Die Chain of Custody

Für die Gerichtsfestigkeit ist nicht nur das 4-Augen-Prinzip ausschlaggebend, sondern auch die sog. Chain of Custody. Doch was ist die Chain of Custody, auch „Kette der Obhut“ genannt, eigentlich? Sie sorgt für eine lückenlose Dokumentation, damit im Nachhinein jeder Umgang mit einem Beweismittel und der Verbleib eines Beweismittels zu jeder Zeit objektiv nachvollziehbar ist. Hierbei helfen auch die 7 goldenen W’s der Kriminalistik:

  • Wer hat
  • Was (Beweismittel),
  • Wann,
  • Wo,
  • Wie,
  • Womit und
  • Warum

gefunden, gesichert, asserviert, transportiert, untersucht, analysiert und begutachtet?

Indem man sich diese Frage immer wieder während der Tätigkeit als IT-Forensiker stellt und diese auch genauestens dokumentiert, ist der gerichtsfeste Umgang mit Beweismitteln gewährleistet.

Dabei ist es immer wichtig im Hinterkopf zu behalten, dass der Umgang mit und vorgenommene Untersuchungen an Beweismitteln immer authentisch und integer sein müssen.

Falsch gesichert, ist gar nicht gesichert

Warum ist es nun wichtig diese Informationen zu kennen und sich an die genannten Prinzipien zu halten?
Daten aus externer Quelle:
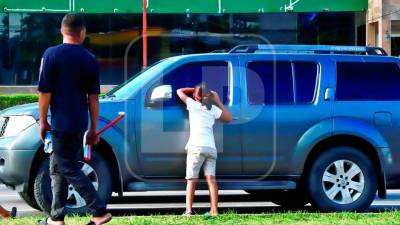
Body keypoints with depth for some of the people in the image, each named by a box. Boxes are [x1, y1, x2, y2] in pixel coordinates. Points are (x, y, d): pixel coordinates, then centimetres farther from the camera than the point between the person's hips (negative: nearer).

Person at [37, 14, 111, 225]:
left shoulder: (51, 54, -9)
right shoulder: (90, 59, 4)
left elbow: (45, 92, -11)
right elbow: (93, 97, 7)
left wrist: (43, 121, -1)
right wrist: (93, 128, 13)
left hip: (61, 122, -6)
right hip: (79, 123, 6)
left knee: (69, 169, -3)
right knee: (59, 168, 15)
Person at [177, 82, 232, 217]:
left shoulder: (193, 104, 9)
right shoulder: (213, 108, 16)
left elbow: (180, 91, 22)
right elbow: (229, 118, 30)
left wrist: (195, 89, 31)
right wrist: (218, 101, 31)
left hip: (197, 147, -3)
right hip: (211, 148, 3)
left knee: (191, 180, -3)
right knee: (211, 178, -2)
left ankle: (189, 210, -13)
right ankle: (214, 210, -11)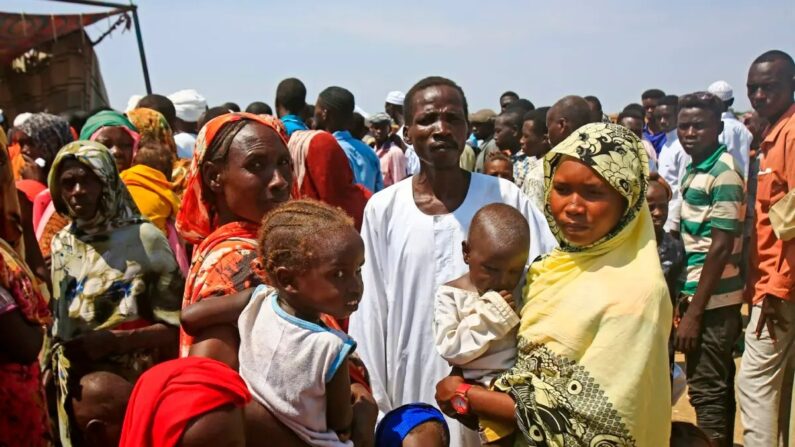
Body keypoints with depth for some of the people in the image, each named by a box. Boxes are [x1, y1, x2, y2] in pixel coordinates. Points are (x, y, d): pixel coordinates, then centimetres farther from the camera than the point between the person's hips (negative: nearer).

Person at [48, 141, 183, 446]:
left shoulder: (144, 238, -11)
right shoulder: (61, 244, 6)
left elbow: (176, 324, -13)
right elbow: (53, 321, 12)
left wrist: (114, 341, -20)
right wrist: (53, 374, 3)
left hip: (133, 380, -5)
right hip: (72, 382, 5)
Es ist von großer Bedeutung für die IT-forensische Untersuchung klar, strukturiert und detailliert seiner Arbeit nachzukommen. Nur durch regelmäßige Kontrolle und die Einhaltung dieser Prinzipien ist die Arbeit mit und an Beweismitteln erst gesichert und bietet auch so die Möglichkeit die Ergebnisse einer IT-forensischen Untersuchung vor Gericht nutzen zu können. Ist nämlich der Umgang mit Beweismitteln nicht ausreichend oder nicht klar genug dokumentiert, weichen die Ergebnisse von dem was ein unabhängiger Gutachter aus einer IT-forensischen Analyse erhalten hat von den vorliegenden Ergebnissen ab oder wurde bereits zu Beginn eine unpassende Art der Sicherung der Daten eingeleitet, können Beweise vor Gericht verworfen werden und sind somit nicht gerichtsfest.

All diese Faktoren sind ausschlaggebend für die Arbeit als IT-Forensiker, dementsprechend bedarf es einer besonderen Genauigkeit bei der Sicherung und der Bearbeitung von Beweismitteln, dabei stellen die oben genannten Aspekte nur einen Teil der IT-forensischen Arbeit dar. Abschließend lässt sich also festhalten, dass bei Nichteinhaltung der genannten Aspekte, die gesamte Arbeit des IT-Forensikers nicht verwertbar ist, denn Falsch gesichert, ist gar nicht gesichert und führt im Regelfall dazu, dass Beweise als nicht gerichtsfest gelten.